Entries taken from a collection

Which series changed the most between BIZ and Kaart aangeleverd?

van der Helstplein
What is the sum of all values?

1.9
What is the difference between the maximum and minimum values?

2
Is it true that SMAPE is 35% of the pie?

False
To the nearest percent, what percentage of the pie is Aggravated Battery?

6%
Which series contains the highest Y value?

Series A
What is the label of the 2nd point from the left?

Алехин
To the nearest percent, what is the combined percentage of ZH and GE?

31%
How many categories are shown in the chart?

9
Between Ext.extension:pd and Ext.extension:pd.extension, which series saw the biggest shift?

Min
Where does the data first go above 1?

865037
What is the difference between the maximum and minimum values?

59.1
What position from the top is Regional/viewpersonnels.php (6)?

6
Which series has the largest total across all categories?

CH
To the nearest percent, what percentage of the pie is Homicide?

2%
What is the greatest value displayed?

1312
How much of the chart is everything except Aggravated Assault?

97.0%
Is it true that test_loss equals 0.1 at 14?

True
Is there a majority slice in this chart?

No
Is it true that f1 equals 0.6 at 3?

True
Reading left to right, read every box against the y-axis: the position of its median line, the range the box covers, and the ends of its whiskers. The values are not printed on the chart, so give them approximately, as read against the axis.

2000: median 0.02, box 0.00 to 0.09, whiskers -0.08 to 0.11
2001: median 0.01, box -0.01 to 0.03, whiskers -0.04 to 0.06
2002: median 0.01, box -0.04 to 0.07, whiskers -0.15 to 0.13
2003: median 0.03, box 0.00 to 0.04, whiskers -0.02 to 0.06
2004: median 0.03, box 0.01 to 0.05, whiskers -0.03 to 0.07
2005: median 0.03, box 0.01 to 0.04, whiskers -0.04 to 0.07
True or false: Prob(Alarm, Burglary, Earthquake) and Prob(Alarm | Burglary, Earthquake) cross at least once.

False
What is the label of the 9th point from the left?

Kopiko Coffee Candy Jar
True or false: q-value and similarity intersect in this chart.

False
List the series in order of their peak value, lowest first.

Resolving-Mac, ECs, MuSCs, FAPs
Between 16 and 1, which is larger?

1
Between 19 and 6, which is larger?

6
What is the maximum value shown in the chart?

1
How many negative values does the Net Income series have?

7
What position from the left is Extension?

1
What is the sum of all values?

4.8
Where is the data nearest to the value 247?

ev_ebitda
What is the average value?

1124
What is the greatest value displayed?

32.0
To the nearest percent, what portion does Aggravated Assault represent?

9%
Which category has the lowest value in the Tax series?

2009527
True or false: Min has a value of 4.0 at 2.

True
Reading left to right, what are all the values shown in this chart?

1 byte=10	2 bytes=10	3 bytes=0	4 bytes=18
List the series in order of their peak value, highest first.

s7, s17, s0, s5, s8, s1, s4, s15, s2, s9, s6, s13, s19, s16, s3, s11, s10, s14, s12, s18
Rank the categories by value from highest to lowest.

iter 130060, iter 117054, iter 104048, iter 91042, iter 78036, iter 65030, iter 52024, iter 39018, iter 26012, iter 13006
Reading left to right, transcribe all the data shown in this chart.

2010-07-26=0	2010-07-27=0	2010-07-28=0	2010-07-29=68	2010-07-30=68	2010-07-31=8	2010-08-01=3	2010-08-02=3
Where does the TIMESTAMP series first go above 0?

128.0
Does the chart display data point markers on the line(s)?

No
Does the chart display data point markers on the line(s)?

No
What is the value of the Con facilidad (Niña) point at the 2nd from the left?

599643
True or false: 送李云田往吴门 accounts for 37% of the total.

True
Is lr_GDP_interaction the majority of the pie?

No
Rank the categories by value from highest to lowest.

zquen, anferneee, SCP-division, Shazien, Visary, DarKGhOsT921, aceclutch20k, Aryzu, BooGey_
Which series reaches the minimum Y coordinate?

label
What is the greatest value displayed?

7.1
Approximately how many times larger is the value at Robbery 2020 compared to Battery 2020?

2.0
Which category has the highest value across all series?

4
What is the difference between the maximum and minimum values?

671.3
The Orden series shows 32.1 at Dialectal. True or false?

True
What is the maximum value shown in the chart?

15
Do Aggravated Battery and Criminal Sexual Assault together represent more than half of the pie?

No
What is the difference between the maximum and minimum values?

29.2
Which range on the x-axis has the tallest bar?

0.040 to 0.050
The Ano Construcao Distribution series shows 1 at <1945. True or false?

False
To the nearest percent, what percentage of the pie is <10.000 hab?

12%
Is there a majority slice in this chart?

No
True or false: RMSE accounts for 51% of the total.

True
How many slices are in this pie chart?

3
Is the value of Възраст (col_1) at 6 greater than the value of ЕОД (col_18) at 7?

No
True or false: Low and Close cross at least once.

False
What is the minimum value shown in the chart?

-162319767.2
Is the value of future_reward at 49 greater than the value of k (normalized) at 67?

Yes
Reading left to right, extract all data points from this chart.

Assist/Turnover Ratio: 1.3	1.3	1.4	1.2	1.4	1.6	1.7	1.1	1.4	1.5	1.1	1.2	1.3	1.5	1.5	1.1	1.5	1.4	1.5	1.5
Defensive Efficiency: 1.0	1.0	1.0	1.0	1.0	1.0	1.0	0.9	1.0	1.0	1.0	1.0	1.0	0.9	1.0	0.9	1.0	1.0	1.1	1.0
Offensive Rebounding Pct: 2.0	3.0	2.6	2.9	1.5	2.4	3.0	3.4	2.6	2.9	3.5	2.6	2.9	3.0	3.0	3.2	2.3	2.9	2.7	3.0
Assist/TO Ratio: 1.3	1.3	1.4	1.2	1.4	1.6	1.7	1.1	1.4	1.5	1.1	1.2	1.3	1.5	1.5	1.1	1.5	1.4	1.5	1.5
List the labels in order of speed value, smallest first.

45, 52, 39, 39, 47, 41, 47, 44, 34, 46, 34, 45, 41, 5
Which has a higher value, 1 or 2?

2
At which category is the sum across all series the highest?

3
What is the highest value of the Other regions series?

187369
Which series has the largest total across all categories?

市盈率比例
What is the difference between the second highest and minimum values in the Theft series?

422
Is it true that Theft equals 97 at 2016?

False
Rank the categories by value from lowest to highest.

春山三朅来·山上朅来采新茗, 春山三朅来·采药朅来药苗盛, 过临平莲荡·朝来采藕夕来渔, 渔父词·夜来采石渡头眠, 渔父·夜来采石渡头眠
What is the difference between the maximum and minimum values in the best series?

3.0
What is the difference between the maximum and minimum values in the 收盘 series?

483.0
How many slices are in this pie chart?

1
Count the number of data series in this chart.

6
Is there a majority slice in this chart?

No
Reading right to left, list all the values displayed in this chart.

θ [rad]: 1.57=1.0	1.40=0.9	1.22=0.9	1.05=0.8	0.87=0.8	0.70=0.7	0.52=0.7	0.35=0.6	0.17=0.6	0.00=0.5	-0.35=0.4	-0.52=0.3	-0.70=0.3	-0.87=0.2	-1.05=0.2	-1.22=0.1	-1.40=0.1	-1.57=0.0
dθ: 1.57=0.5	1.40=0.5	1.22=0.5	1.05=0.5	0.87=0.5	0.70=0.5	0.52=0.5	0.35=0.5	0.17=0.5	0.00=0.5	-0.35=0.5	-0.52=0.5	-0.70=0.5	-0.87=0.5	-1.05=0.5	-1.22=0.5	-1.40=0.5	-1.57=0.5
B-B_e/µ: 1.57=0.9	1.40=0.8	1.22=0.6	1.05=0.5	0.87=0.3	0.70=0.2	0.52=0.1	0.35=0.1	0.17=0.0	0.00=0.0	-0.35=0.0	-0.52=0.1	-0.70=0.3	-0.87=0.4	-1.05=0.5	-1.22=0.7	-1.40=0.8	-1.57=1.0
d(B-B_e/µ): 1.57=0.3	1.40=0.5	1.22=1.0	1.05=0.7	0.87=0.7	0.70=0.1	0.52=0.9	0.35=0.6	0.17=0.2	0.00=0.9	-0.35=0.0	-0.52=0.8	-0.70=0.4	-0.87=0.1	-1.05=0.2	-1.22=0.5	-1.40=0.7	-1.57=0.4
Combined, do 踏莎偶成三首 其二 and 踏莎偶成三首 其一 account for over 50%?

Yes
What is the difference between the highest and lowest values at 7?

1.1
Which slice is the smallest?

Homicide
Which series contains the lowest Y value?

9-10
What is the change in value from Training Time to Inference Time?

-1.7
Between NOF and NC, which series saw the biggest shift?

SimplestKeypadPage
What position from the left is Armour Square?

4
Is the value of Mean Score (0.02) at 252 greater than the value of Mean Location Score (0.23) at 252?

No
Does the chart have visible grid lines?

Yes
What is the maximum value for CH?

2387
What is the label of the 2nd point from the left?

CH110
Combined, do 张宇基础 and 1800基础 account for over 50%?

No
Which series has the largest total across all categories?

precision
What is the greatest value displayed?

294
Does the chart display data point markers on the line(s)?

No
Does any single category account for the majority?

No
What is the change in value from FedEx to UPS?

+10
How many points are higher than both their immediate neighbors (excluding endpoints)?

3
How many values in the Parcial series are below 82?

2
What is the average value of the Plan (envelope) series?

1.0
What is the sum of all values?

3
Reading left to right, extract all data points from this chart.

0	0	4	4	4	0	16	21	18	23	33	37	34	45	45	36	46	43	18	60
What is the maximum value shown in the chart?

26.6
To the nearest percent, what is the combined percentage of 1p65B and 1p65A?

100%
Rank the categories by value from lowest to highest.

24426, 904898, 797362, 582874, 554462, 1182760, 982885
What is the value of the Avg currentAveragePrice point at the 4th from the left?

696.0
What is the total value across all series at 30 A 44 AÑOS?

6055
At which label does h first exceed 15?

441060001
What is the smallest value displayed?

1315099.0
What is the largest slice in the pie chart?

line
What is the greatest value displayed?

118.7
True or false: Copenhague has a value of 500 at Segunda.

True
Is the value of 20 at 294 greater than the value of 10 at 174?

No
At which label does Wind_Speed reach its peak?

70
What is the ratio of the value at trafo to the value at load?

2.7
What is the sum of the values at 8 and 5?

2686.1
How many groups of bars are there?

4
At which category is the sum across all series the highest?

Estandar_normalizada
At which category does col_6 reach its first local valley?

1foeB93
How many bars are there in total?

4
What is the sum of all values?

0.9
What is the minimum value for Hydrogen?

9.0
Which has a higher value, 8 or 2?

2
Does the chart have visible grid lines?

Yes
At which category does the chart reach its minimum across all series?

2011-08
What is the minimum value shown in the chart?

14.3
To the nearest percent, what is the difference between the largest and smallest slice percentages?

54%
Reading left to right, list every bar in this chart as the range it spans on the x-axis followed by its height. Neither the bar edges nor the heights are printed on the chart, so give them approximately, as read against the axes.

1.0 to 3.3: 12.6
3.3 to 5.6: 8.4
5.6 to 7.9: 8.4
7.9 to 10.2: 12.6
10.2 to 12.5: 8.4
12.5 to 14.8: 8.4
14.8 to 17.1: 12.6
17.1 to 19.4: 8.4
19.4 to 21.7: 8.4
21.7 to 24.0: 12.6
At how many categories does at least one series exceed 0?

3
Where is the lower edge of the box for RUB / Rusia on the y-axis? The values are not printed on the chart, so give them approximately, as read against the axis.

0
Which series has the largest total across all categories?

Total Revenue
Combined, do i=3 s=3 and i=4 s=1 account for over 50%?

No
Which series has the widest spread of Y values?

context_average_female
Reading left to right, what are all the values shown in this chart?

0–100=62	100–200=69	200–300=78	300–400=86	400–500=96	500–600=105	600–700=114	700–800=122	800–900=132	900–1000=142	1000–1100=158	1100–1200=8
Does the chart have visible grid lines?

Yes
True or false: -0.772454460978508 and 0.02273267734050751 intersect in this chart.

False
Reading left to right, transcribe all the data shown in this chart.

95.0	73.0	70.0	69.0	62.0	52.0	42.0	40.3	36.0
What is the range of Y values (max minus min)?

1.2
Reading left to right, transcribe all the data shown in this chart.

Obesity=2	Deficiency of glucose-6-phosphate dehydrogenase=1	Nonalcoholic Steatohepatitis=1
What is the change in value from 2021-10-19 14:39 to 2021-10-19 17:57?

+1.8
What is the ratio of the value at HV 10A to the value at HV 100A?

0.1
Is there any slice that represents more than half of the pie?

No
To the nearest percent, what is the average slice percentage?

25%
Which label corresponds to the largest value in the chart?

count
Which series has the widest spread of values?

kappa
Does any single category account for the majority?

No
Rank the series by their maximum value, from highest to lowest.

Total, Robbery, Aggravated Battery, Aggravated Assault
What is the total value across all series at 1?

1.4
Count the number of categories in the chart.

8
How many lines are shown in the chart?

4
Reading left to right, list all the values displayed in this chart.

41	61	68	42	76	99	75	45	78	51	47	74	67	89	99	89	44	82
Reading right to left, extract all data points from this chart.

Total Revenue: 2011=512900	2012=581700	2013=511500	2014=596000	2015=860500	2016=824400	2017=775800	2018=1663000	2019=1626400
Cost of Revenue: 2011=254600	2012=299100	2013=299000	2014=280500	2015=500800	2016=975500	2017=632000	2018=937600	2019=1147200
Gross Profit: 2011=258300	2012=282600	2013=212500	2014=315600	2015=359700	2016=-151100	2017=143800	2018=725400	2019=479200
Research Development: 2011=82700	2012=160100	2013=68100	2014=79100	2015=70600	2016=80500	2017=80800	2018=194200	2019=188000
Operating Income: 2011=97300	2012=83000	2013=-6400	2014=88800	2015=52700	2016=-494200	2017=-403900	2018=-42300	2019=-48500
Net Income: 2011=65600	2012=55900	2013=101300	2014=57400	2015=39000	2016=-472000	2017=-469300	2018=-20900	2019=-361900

● WHAT IS REQUIRED:
Copy the listing word for word, starting at its first line and stopping after the line that contains "Is it true that f1 equals 0.6 at 3?".

● PROBLEM SOLUTION:
Which series changed the most between BIZ and Kaart aangeleverd?

van der Helstplein
What is the sum of all values?

1.9
What is the difference between the maximum and minimum values?

2
Is it true that SMAPE is 35% of the pie?

False
To the nearest percent, what percentage of the pie is Aggravated Battery?

6%
Which series contains the highest Y value?

Series A
What is the label of the 2nd point from the left?

Алехин
To the nearest percent, what is the combined percentage of ZH and GE?

31%
How many categories are shown in the chart?

9
Between Ext.extension:pd and Ext.extension:pd.extension, which series saw the biggest shift?

Min
Where does the data first go above 1?

865037
What is the difference between the maximum and minimum values?

59.1
What position from the top is Regional/viewpersonnels.php (6)?

6
Which series has the largest total across all categories?

CH
To the nearest percent, what percentage of the pie is Homicide?

2%
What is the greatest value displayed?

1312
How much of the chart is everything except Aggravated Assault?

97.0%
Is it true that test_loss equals 0.1 at 14?

True
Is there a majority slice in this chart?

No
Is it true that f1 equals 0.6 at 3?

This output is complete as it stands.